I’m gonna tell you something nearly every Democrat in Olympia knows, but most are too chicken-shit to admit: Washington’s taxes are too low, and without substantial tax restructuring, few if any of the draconian budget cuts being proposed will be temporary.
Remember the boom years of the 1990’s, when our local economy clicked into overdrive and new residents flocked here for great jobs and the good life? Between 1990 and 1999, Washington’s population increased by over 21 percent, even as state and local taxes as a percentage of personal income swelled to a thirty-year high, peaking at 10.4 percent by mid-decade.

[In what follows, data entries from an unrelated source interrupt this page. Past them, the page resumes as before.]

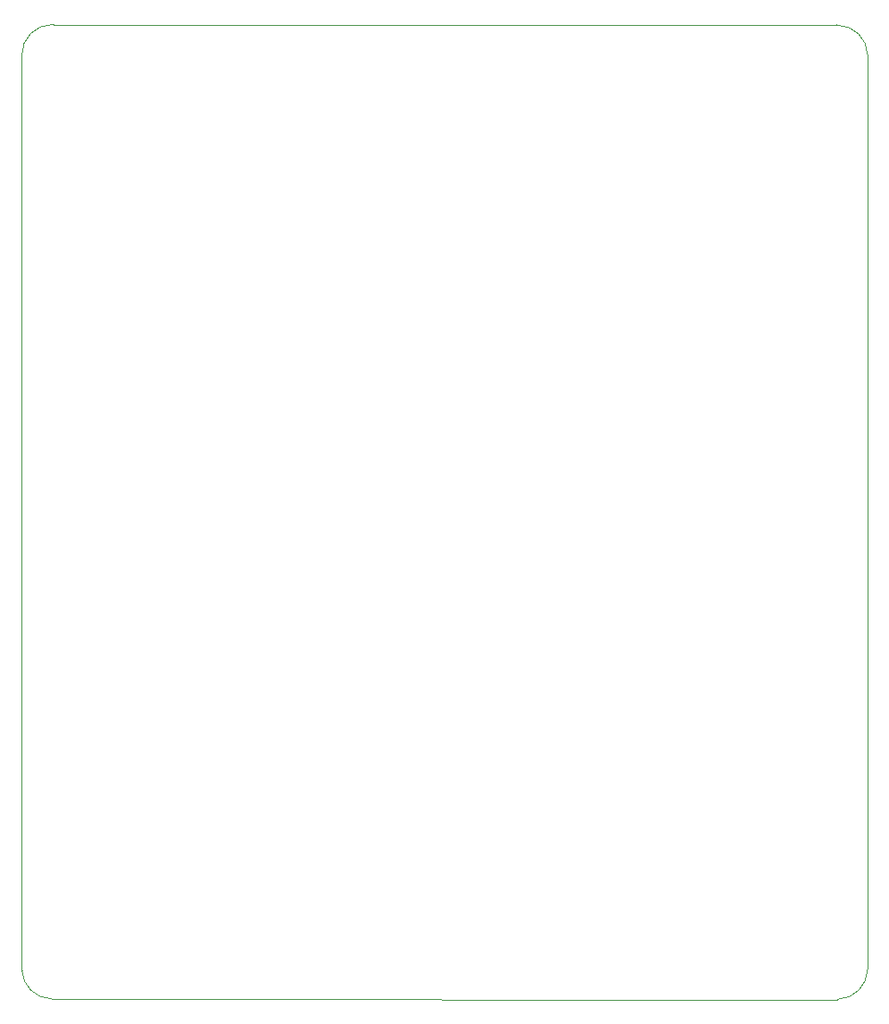
<source format=gbr>
%TF.GenerationSoftware,Altium Limited,Altium Designer,21.8.1 (53)*%
G04 Layer_Color=0*
%FSLAX45Y45*%
%MOMM*%
%TF.SameCoordinates,385564F4-8892-4696-B1AD-25C4AC7C7797*%
%TF.FilePolarity,Positive*%
%TF.FileFunction,Profile,NP*%
%TF.Part,Single*%
G01*
G75*
%TA.AperFunction,Profile*%
%ADD170C,0.02540*%
D170*
X56Y283587D02*
G02*
X52Y283699I11693J497D01*
G01*
X57Y283587D01*
D02*
G03*
X273712Y12062I282717J11272D01*
G01*
D02*
G02*
X283069Y10068I-866J-27022D01*
G01*
X7734074Y4727D01*
D02*
G02*
X7745165Y7593I12158J-24151D01*
G01*
D02*
G03*
X8021822Y286310I-11366J287947D01*
G01*
D02*
G02*
X8024222Y296610I27023J-865D01*
G01*
X8024222Y8958535D01*
D02*
G02*
X8022243Y8967673I25039J10205D01*
G01*
D02*
G03*
X7743526Y9244331I-287947J-11366D01*
G01*
D02*
G02*
X7729942Y9248502I866J27026D01*
G01*
X303982D01*
D02*
G02*
X293539Y9250784I0J25038D01*
G01*
D02*
G03*
X-428Y8954247I-6105J-287927D01*
G01*
D02*
G02*
X-416Y8953439I-27487J-810D01*
G01*
D02*
G02*
X-2444Y8943165I-27038J0D01*
G01*
Y8834120D01*
X-5438Y298993D01*
D02*
G02*
X56Y283587I-21526J-16360D01*
G01*
%TF.MD5,51e3fde992e0d8306530ff1b0fb398ea*%
M02*

</source>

Since then, lawmakers and initiative writers have fed the public a steady stream of tax cuts and business exemptions, ultimately slashing state and local taxes below 8.9 percent of personal income by 2008, a thirty year low. And with revenues dropping faster than incomes as the Great Recession came on, and recovering slower than incomes in its aftermath, new data will surely show our state and local tax “burden” dropping yet a couple tenths of a percent further over the past two years.
For much of the past decade, both tax revenues and our economy were propped up by the real estate bubble, but with that fantasy having popped, Boeing moving production out of state, the Microsoft dynamo reaching maturity, and population growth dramatically slowing, the bill for the past fifteen years of public pandering and disinvestment is finally coming due. Our current level of taxation, and the manner in which its burden is distributed, is simply insufficient to sustain a level of essential services and public investment necessary to maintain our quality of life and assure economic growth.

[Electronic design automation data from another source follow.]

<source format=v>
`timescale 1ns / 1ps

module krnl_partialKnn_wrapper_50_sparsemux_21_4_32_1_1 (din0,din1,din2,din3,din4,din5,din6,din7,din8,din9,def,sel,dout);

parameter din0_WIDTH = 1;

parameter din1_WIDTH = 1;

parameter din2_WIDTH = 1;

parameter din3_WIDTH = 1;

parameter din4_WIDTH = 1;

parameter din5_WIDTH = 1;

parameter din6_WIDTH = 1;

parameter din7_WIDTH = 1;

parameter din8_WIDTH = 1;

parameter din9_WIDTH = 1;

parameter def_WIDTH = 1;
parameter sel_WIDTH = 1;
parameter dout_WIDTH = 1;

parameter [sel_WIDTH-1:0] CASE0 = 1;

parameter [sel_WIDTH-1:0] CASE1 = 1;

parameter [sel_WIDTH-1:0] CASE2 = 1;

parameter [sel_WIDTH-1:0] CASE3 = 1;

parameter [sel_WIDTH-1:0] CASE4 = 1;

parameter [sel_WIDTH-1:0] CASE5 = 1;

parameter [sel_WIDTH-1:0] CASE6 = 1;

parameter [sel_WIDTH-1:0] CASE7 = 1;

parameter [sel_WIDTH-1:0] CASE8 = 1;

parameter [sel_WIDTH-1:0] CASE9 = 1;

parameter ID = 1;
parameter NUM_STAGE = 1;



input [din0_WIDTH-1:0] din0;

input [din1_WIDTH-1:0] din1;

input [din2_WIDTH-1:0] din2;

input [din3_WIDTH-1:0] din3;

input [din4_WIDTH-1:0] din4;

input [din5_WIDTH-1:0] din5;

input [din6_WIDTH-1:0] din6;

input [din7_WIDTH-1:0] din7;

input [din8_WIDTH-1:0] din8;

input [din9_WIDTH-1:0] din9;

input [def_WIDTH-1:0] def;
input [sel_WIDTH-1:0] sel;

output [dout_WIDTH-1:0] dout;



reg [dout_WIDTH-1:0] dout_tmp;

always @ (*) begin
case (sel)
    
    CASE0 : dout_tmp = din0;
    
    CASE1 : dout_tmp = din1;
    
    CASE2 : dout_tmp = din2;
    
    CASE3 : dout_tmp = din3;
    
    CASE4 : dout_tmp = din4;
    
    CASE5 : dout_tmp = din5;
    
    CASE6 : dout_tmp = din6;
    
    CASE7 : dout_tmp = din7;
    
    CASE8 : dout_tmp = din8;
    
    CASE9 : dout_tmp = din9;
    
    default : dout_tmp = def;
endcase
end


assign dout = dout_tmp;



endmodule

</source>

No state relies more on the sales tax than Washington, which at over 62 percent of total revenues tops out at nearly twice the national average. But the sale of goods as a percentage of the total economy has been steadily shrinking for the past half century, requiring a series of sales tax rate increases just to keep revenues in pace with growth in demand for public services and investment… a demand that closely tracks growth in the economy as a whole.

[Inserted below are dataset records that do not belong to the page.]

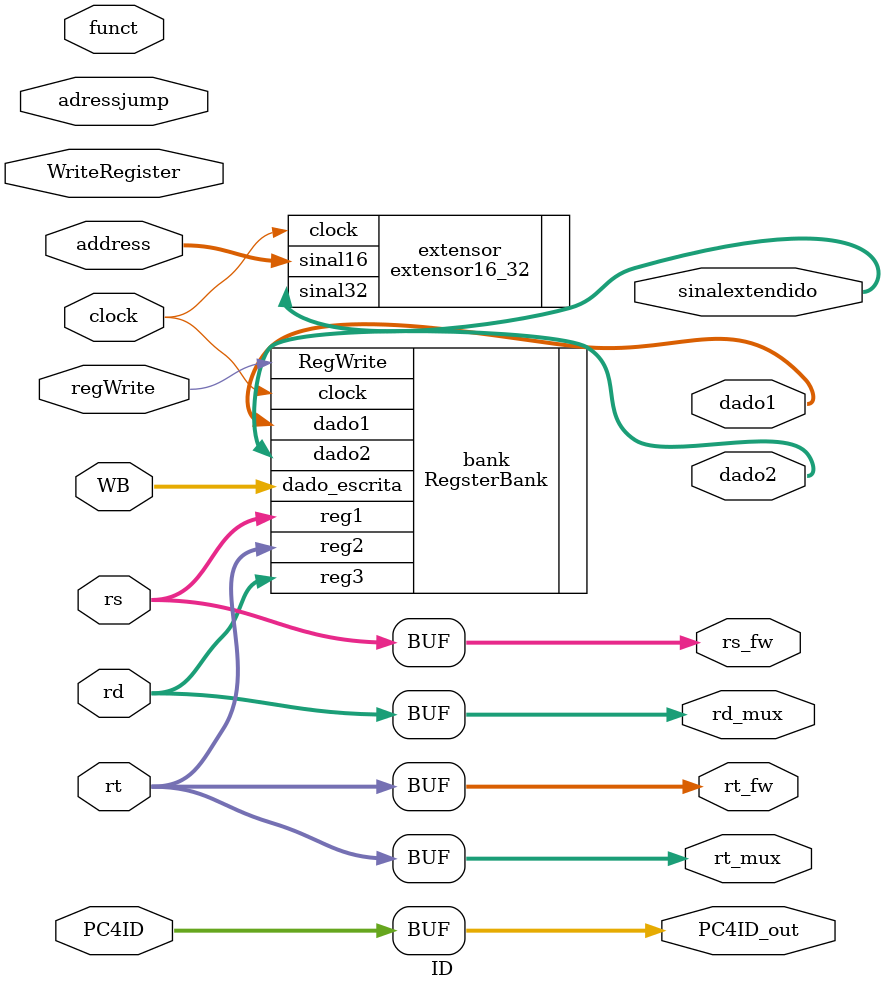
<source format=v>
`include "Banco_registradores.v"
`include "extensor16_32.v"

module ID(clock, rs, rt, rd, funct, address, adressjump, PC4ID, WB, WriteRegister, regWrite, dado1, dado2, sinalextendido, 
                rt_mux, rd_mux, rs_fw, rt_fw, PC4ID_out);

input clock;
input [4:0]rs;
input [4:0]rt;
input [4:0]rd;
input [5:0]funct;
input [15:0]address;
input [25:0]adressjump;
input [31:0]PC4ID;
input [31:0]WB;
input [4:0]WriteRegister;
input regWrite;

output [31:0]dado1;
output [31:0]dado2;
output [31:0]sinalextendido;
output reg [4:0]rt_mux;
output reg [4:0]rd_mux;
output reg [4:0]rs_fw;
output reg [4:0]rt_fw;
output reg [31:0]PC4ID_out;

initial begin
  rt_mux = rt;
  rt_fw = rt;
  rd_mux = rd;
  rs_fw = rs;
  PC4ID_out = PC4ID;
end

RegsterBank bank(
	.clock(clock), 
	.RegWrite(regWrite), 
	.reg1(rs), 
  .reg2(rt), 
	.reg3(rd), 
	.dado_escrita(WB), 
	.dado1(dado1), 
	.dado2(dado2));

extensor16_32 extensor(
	.clock(clock), 
	.sinal16(address), 
	.sinal32(sinalextendido));

/*initial begin
    $monitor("clock = %b \n registrador1 = %b \n registrador2 = %b \n registradordestino = %b \n dado escrito = %b \n dado 1 = %b, dado 2 = %b, sinal extendido = %b", clock, reg1, reg2, RD, WB, saida1, saida2, sinal32saida);
    clock = 0;
    EscReg = 0;
    //#5 instrucao = 32'b00000000001000100000000000000001;
    #5 RD = 32'b00000;
    //WB = 32'b00000000001000100000000000000000;
    
    #40 $finish;
end

always begin
  #5 clock = ~clock;
end*/

//banco_registradores banco(.clock(clock), .RegWrite(EscReg), .r1(reg1), .r2(reg2), .r3(RD), .dado_escrita(WB), .dado_lido1(saida1), .dado_lido2(saida2));

//extensor16_32 extensor(.clock(clock), .sinal16(sinal16entrada), .sinal32(sinal32saida));

endmodule
</source>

What this describes is a structural revenue deficit that barring a broadening of the tax base or a steady increase in rates, assures that state and local government as a percentage of our economy will continue to shrink, and with it, its ability to provide the services and investments we want and need. Health care inflation, economic booms and busts and other cyclical factors can merely delay or accelerate the inevitable.
The math is undeniable.
I’ve said it before, and I’ll say it again: there is a legitimate debate to be had over the proper size and scope of government… but we’re not having it. Instead, even as we continue to elect Democratic majorities, we’re getting the Republican agenda by default. And unless Democrats start providing a little leadership and confronting voters with the hard truth that in government like everything else, you get what you pay for, our state is going to increasingly look less like the Washington of the 1990’s, and more like the Arizona of today… only without all the sunshine and warm weather.